Asset protection is a deterrent to going beyond your insurance coverage—this way a plaintiff is likely to settle within your insurance coverage bounds, because trying to get personal assets tied up in an asset protection plan is like pulling teeth.

Will asset protection reduce my personal or business income taxes?

No. Anyone who claims that asset protection planning does is offering you criminal liability.

But it will reduce gift and estate taxes in almost every circumstance, possibly avoiding them all together. In some circumstances, it can also legally apportion income tax between family members who are in a lower tax bracket, resulting in tax savings in the aggregate.

What about my offshore accounts; can't I use them to hide money?

Not without committing perjury. There are legitimate offshore uses in asset protection, but using offshore accounts to hide money is not one of them.

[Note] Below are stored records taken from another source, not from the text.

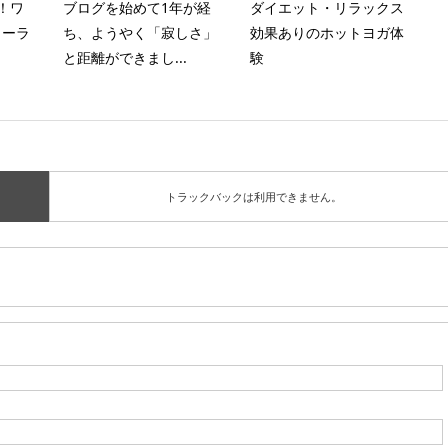
！ワ
ブログを始めて1年が経
ダイエット・リラックス
リーラ
ち、ようやく「寂しさ」
効果ありのホットヨガ体
と距離ができまし...
験
トラックバックは利用できません。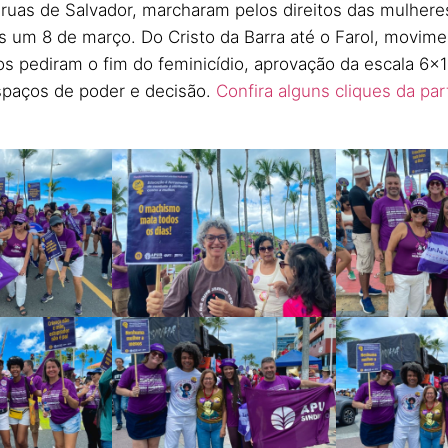
ruas de Salvador, marcharam pelos direitos das mulhere
s um 8 de março. Do Cristo da Barra até o Farol, movime
os pediram o fim do feminicídio, aprovação da escala 6×1
paços de poder e decisão.
Confira alguns cliques da pa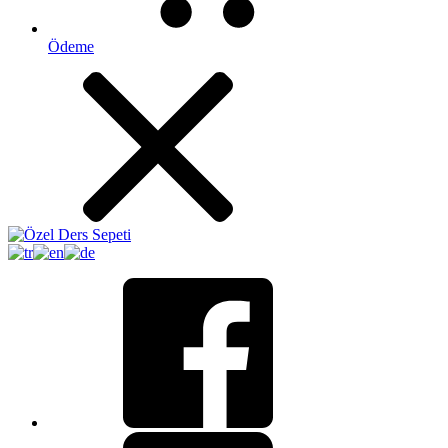
Ödeme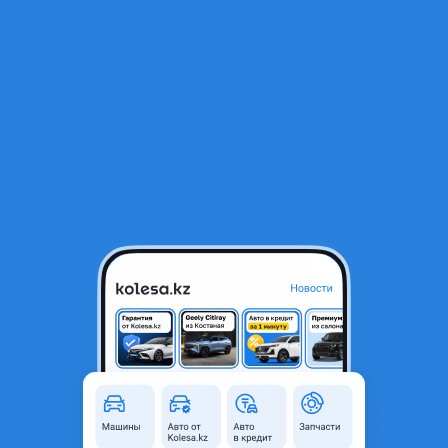
RU
Открыть приложение
Все отзывы
Оставить отзыв
Отзывы владельцев Mitsubishi
L200
Ford Expedition
2023 года, КПП Автомат, 3.5 л.
Срок владения: Более 2 лет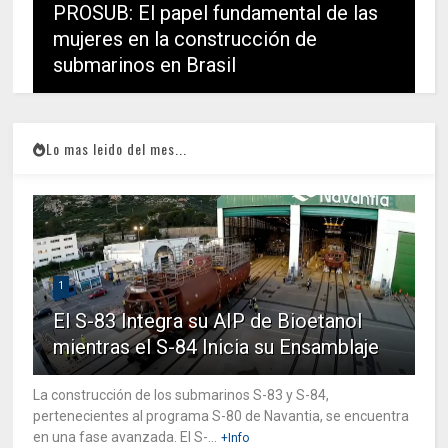
PROSUB: El papel fundamental de las
mujeres en la construcción de
submarinos en Brasil
Lo mas leido del mes...
1
El S-83 Integra su AIP de Bioetanol
mientras el S-84 Inicia su Ensamblaje
La construcción de los submarinos S-83 y S-84,
pertenecientes al programa S-80 de Navantia, se encuentra
en una fase avanzada. El S-...
+Info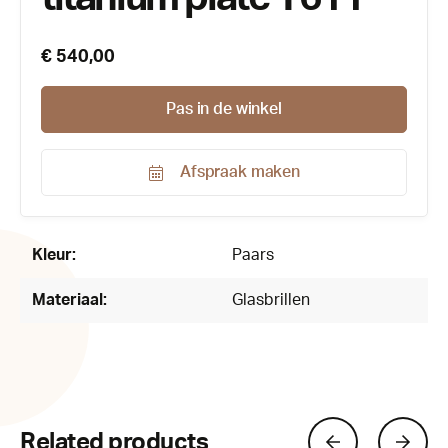
€ 540,00
Pas in de winkel
Afspraak maken
Productnummer:
100558
Kleur:
Paars
Materiaal:
Glasbrillen
Related products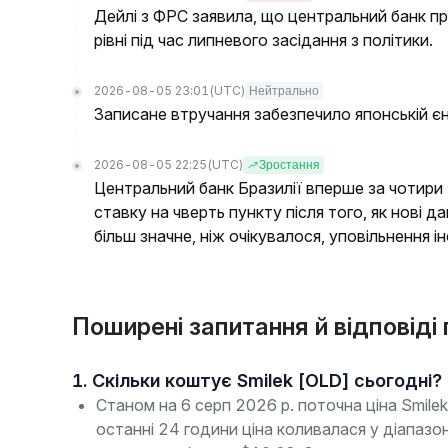
Дейлі з ФРС заявила, що центральний банк п
рівні під час липневого засідання з політики.
2026-08-05 23:01
(UTC)
Нейтрально
Записане втручання забезпечило японській є
2026-08-05 22:25
(UTC)
Зростання
Центральний банк Бразилії вперше за чотири
ставку на чверть пункту після того, як нові 
більш значне, ніж очікувалося, уповільнення ін
Поширені запитання й відповіді
1. Скільки коштує Smilek [OLD] сьогодні?
Станом на 6 серп 2026 р. поточна ціна Smil
останні 24 години ціна коливалася у діапа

After losing a lawsuit, you will be subject to a debtor's examination to find the extent of your assets to pay the judgment. Any accounts over $10,000 anywhere must be disclosed. Although the US court will not have jurisdiction to compel the surrender of foreign accounts, the creditor will be able to go there to pursue them.

What transfers are "fraudulent transfers?"

Each state varies. The first statute defining them is ancient English common law from the 1500s, which has been overridden or superseded by current law and caselaw. However, there are some bright-line rules, and also the Uniform Fraudulent Transfer Act (UFTA), adopted in nearly every state (but not New York, which has its own fraudulent conveyances law at Article 10 of the Debtor Creditor Law, which is largely a codification of the older Uniform Fraudulent Conveyances Act of 1918). The UFTA provides guidance:

  1. A fraudulent transfer is one meant to "hinder, delay or defraud" creditors.
  2. There exist badges of fraud, which are very strong indicators that the transfer is fraudulent. These include transfers, among others, that:
    1. to family members, even through a third-party lienor;
    2. after debtor is sued;
    3. to conceal assets;
    4. without consideration;
    5. where the debtor retains possession;
    6. that make the debtor insolvent or insolvent shortly after transfer; or
    7. of all the non-exempt assets of the debtor.

The Acts make such fraudulent transfers voidable, which means a creditor can have a court compel you to set aside the transfer.